▶ Instruction: Copy every line of the entries below word for word, leaving out the pictures.

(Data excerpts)
=== Begin Enclosure ===

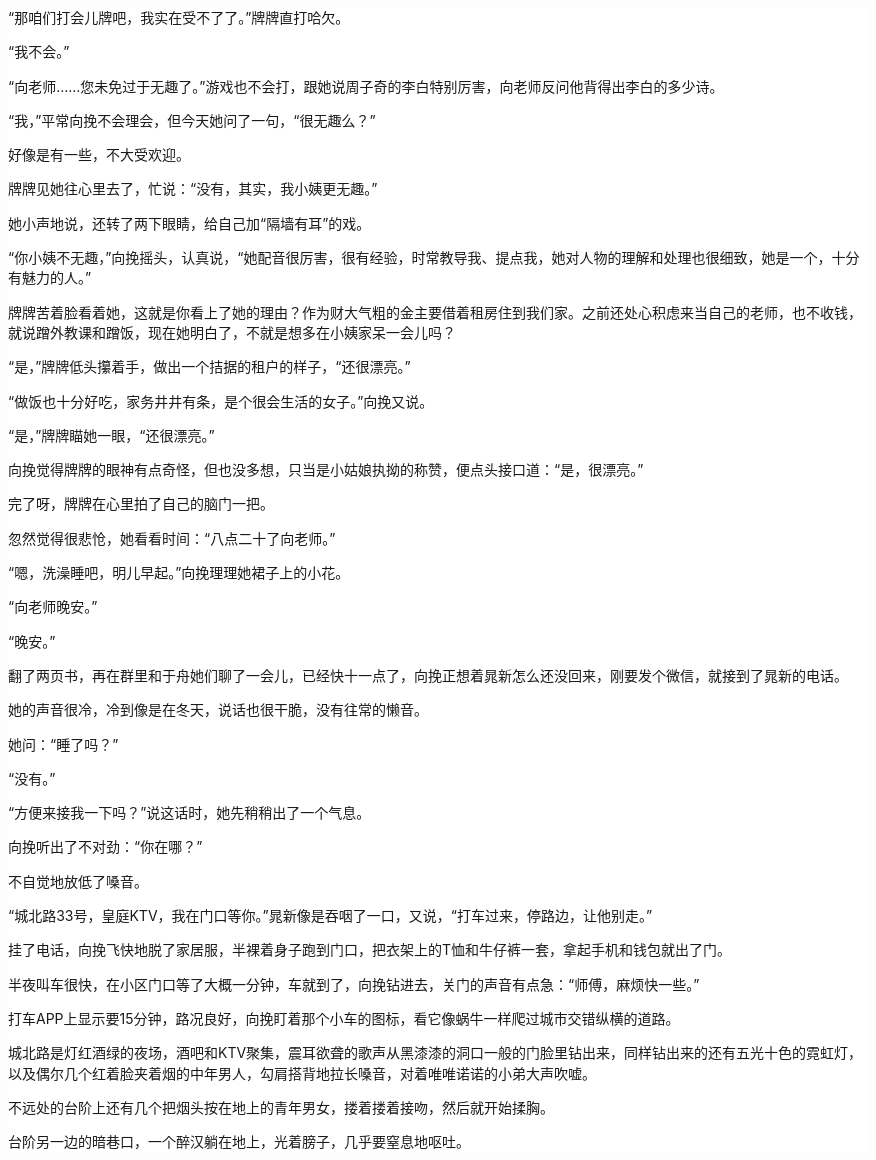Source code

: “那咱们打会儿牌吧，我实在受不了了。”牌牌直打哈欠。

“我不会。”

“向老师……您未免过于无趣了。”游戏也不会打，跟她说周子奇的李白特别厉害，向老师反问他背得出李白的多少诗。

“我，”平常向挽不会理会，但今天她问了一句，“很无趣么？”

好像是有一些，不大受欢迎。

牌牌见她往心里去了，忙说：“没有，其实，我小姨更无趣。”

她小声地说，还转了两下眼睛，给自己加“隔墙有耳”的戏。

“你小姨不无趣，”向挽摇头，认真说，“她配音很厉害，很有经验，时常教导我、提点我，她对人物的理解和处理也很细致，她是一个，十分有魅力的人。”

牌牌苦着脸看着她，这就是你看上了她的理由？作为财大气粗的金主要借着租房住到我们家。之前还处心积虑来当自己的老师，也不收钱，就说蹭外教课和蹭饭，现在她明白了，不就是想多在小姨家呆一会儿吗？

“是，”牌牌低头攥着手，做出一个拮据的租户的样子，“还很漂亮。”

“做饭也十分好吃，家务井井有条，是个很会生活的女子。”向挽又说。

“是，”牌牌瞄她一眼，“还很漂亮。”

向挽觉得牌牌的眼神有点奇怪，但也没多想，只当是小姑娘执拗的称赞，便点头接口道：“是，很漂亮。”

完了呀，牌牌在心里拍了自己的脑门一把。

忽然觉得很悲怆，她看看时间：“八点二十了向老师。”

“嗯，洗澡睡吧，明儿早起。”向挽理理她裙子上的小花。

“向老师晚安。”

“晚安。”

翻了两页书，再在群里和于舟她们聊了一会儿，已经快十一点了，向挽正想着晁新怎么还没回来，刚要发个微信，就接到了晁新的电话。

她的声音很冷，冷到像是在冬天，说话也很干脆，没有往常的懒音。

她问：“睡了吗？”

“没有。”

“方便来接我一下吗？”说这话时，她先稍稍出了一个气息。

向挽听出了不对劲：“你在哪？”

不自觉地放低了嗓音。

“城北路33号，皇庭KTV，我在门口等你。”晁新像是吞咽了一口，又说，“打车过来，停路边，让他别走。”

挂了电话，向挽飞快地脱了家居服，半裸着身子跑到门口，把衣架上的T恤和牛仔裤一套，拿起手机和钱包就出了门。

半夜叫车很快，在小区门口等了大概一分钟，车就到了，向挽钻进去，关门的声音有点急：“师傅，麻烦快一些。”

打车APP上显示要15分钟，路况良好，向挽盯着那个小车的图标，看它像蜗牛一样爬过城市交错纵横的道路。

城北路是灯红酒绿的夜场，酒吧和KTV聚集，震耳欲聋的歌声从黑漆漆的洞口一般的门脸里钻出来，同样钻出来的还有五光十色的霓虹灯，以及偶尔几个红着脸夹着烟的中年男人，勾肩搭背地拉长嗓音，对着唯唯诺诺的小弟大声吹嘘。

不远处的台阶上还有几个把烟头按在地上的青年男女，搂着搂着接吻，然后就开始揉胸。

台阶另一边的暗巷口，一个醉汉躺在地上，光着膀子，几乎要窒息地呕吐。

=== End Enclosure ===

▶ Response below:
Source code

: “那咱们打会儿牌吧，我实在受不了了。”牌牌直打哈欠。

“我不会。”

“向老师……您未免过于无趣了。”游戏也不会打，跟她说周子奇的李白特别厉害，向老师反问他背得出李白的多少诗。

“我，”平常向挽不会理会，但今天她问了一句，“很无趣么？”

好像是有一些，不大受欢迎。

牌牌见她往心里去了，忙说：“没有，其实，我小姨更无趣。”

她小声地说，还转了两下眼睛，给自己加“隔墙有耳”的戏。

“你小姨不无趣，”向挽摇头，认真说，“她配音很厉害，很有经验，时常教导我、提点我，她对人物的理解和处理也很细致，她是一个，十分有魅力的人。”

牌牌苦着脸看着她，这就是你看上了她的理由？作为财大气粗的金主要借着租房住到我们家。之前还处心积虑来当自己的老师，也不收钱，就说蹭外教课和蹭饭，现在她明白了，不就是想多在小姨家呆一会儿吗？

“是，”牌牌低头攥着手，做出一个拮据的租户的样子，“还很漂亮。”

“做饭也十分好吃，家务井井有条，是个很会生活的女子。”向挽又说。

“是，”牌牌瞄她一眼，“还很漂亮。”

向挽觉得牌牌的眼神有点奇怪，但也没多想，只当是小姑娘执拗的称赞，便点头接口道：“是，很漂亮。”

完了呀，牌牌在心里拍了自己的脑门一把。

忽然觉得很悲怆，她看看时间：“八点二十了向老师。”

“嗯，洗澡睡吧，明儿早起。”向挽理理她裙子上的小花。

“向老师晚安。”

“晚安。”

翻了两页书，再在群里和于舟她们聊了一会儿，已经快十一点了，向挽正想着晁新怎么还没回来，刚要发个微信，就接到了晁新的电话。

她的声音很冷，冷到像是在冬天，说话也很干脆，没有往常的懒音。

她问：“睡了吗？”

“没有。”

“方便来接我一下吗？”说这话时，她先稍稍出了一个气息。

向挽听出了不对劲：“你在哪？”

不自觉地放低了嗓音。

“城北路33号，皇庭KTV，我在门口等你。”晁新像是吞咽了一口，又说，“打车过来，停路边，让他别走。”

挂了电话，向挽飞快地脱了家居服，半裸着身子跑到门口，把衣架上的T恤和牛仔裤一套，拿起手机和钱包就出了门。

半夜叫车很快，在小区门口等了大概一分钟，车就到了，向挽钻进去，关门的声音有点急：“师傅，麻烦快一些。”

打车APP上显示要15分钟，路况良好，向挽盯着那个小车的图标，看它像蜗牛一样爬过城市交错纵横的道路。

城北路是灯红酒绿的夜场，酒吧和KTV聚集，震耳欲聋的歌声从黑漆漆的洞口一般的门脸里钻出来，同样钻出来的还有五光十色的霓虹灯，以及偶尔几个红着脸夹着烟的中年男人，勾肩搭背地拉长嗓音，对着唯唯诺诺的小弟大声吹嘘。

不远处的台阶上还有几个把烟头按在地上的青年男女，搂着搂着接吻，然后就开始揉胸。

台阶另一边的暗巷口，一个醉汉躺在地上，光着膀子，几乎要窒息地呕吐。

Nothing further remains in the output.